### Work to be completed
Could you copy the text of every item below word for word, leaving the pictures out of your answer?

### Provided records
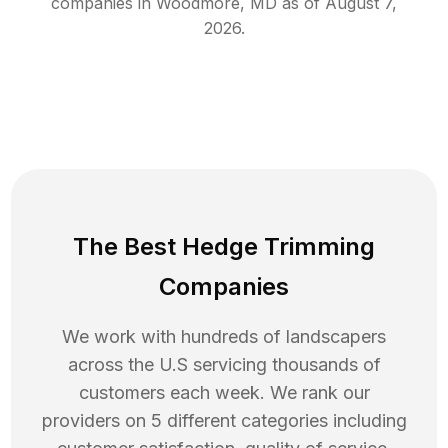
companies in
Woodmore
,
MD
as of
August 7,
2026
.
The Best Hedge Trimming
Companies
We work with hundreds of landscapers
across the U.S servicing thousands of
customers each week. We rank our
providers on 5 different categories including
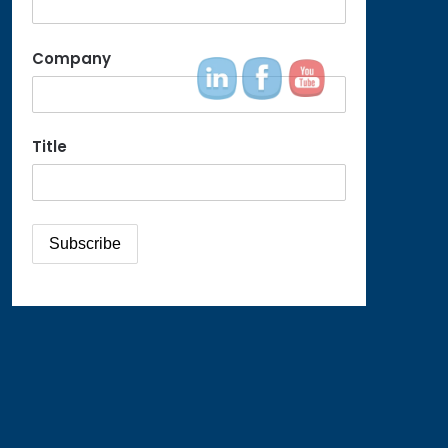
Company
Title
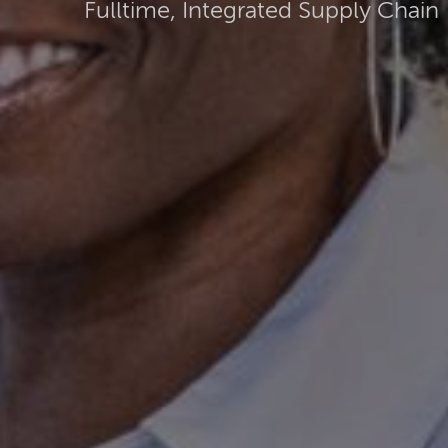
Fulltime, Integrated Supply Chain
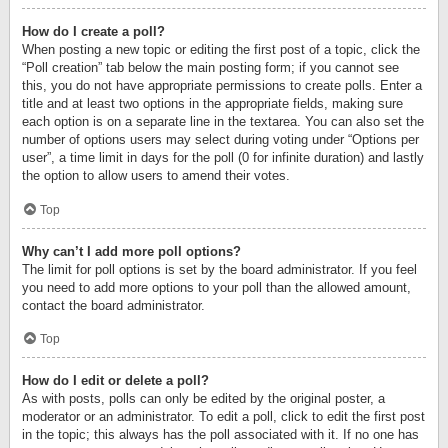
How do I create a poll?
When posting a new topic or editing the first post of a topic, click the
“Poll creation” tab below the main posting form; if you cannot see
this, you do not have appropriate permissions to create polls. Enter a
title and at least two options in the appropriate fields, making sure
each option is on a separate line in the textarea. You can also set the
number of options users may select during voting under “Options per
user”, a time limit in days for the poll (0 for infinite duration) and lastly
the option to allow users to amend their votes.
Top
Why can’t I add more poll options?
The limit for poll options is set by the board administrator. If you feel
you need to add more options to your poll than the allowed amount,
contact the board administrator.
Top
How do I edit or delete a poll?
As with posts, polls can only be edited by the original poster, a
moderator or an administrator. To edit a poll, click to edit the first post
in the topic; this always has the poll associated with it. If no one has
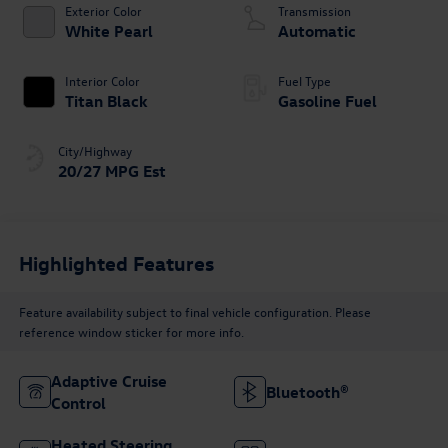
Exterior Color
Transmission
White Pearl
Automatic
Interior Color
Fuel Type
Titan Black
Gasoline Fuel
City/Highway
20/27 MPG Est
Highlighted Features
Feature availability subject to final vehicle configuration. Please
reference window sticker for more info.
Adaptive Cruise
Bluetooth®
Control
Heated Steering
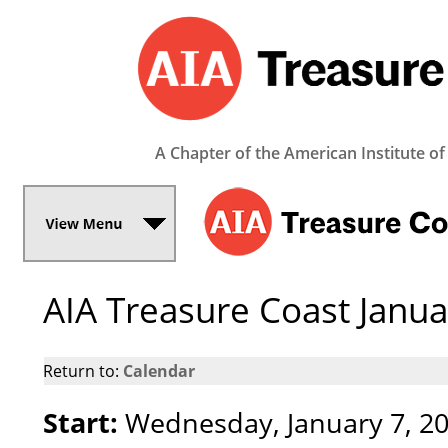
A Chapter of the American Institute of
AIA Treasure Coast Janu
Return to:
Calendar
Start:
Wednesday, January 7, 2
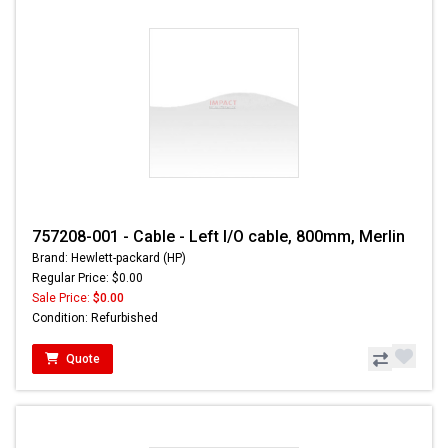
757208-001 - Cable - Left I/O cable, 800mm, Merlin
Brand: Hewlett-packard (HP)
Regular Price: $0.00
Sale Price:
$0.00
Condition: Refurbished
Quote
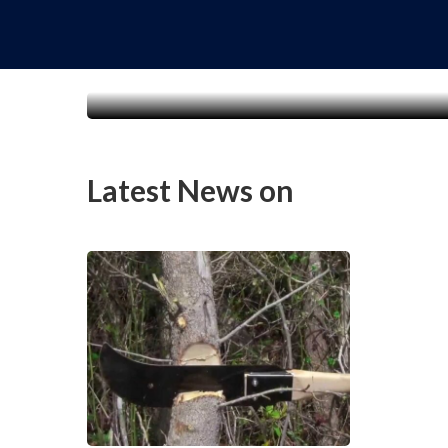
Latest News on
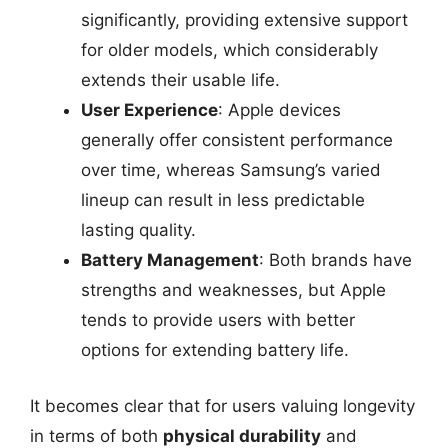
significantly, providing extensive support
for older models, which considerably
extends their usable life.
User Experience
: Apple devices
generally offer consistent performance
over time, whereas Samsung’s varied
lineup can result in less predictable
lasting quality.
Battery Management
: Both brands have
strengths and weaknesses, but Apple
tends to provide users with better
options for extending battery life.
It becomes clear that for users valuing longevity
in terms of both
physical durability
and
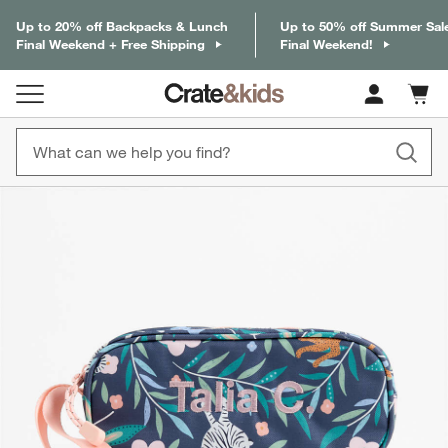
Up to 20% off Backpacks & Lunch
Up to 50% off Summer Sal
Final Weekend + Free Shipping
Final Weekend!
Cart c
0
items
product gallery
SKIP ITEMS
PRODUCT GALLERY
ITEMS SKIPPED. UNDO.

### Answer area
companies in
Woodmore
,
MD
as of
August 7,
2026
.
The Best Hedge Trimming
Companies
We work with hundreds of landscapers
across the U.S servicing thousands of
customers each week. We rank our
providers on 5 different categories including
Company
Title
Fulltime, Integrated Supply Chain
How do I create a poll?
When posting a new topic or editing the first post of a topic, click the
“Poll creation” tab below the main posting form; if you cannot see
this, you do not have appropriate permissions to create polls. Enter a
title and at least two options in the appropriate fields, making sure
each option is on a separate line in the textarea. You can also set the
number of options users may select during voting under “Options per
user”, a time limit in days for the poll (0 for infinite duration) and lastly
the option to allow users to amend their votes.
Top
Why can’t I add more poll options?
The limit for poll options is set by the board administrator. If you feel
you need to add more options to your poll than the allowed amount,
contact the board administrator.
Top
How do I edit or delete a poll?
As with posts, polls can only be edited by the original poster, a
moderator or an administrator. To edit a poll, click to edit the first post
in the topic; this always has the poll associated with it. If no one has
Exterior Color
Transmission
White Pearl
Automatic
Interior Color
Fuel Type
Titan Black
Gasoline Fuel
City/Highway
20/27 MPG Est
Highlighted Features
Feature availability subject to final vehicle configuration. Please
reference window sticker for more info.
Adaptive Cruise
Bluetooth®
Control
Heated Steering
A Chapter of the American Institute of
AIA Treasure Coast Janu
Return to:
Calendar
Start:
Wednesday, January 7, 2
757208-001 - Cable - Left I/O cable, 800mm, Merlin
Brand: Hewlett-packard (HP)
Regular Price: $0.00
Sale Price:
$0.00
Condition: Refurbished
Quote
Latest News on
significantly, providing extensive support
for older models, which considerably
extends their usable life.
User Experience
: Apple devices
generally offer consistent performance
over time, whereas Samsung’s varied
lineup can result in less predictable
lasting quality.
Battery Management
: Both brands have
strengths and weaknesses, but Apple
tends to provide users with better
options for extending battery life.
It becomes clear that for users valuing longevity
in terms of both
physical durability
and
Up to 20% off Backpacks & Lunch
Up to 50% off Summer Sal
Final Weekend + Free Shipping
Final Weekend!
Cart c
0
items
product gallery
SKIP ITEMS
PRODUCT GALLERY
ITEMS SKIPPED. UNDO.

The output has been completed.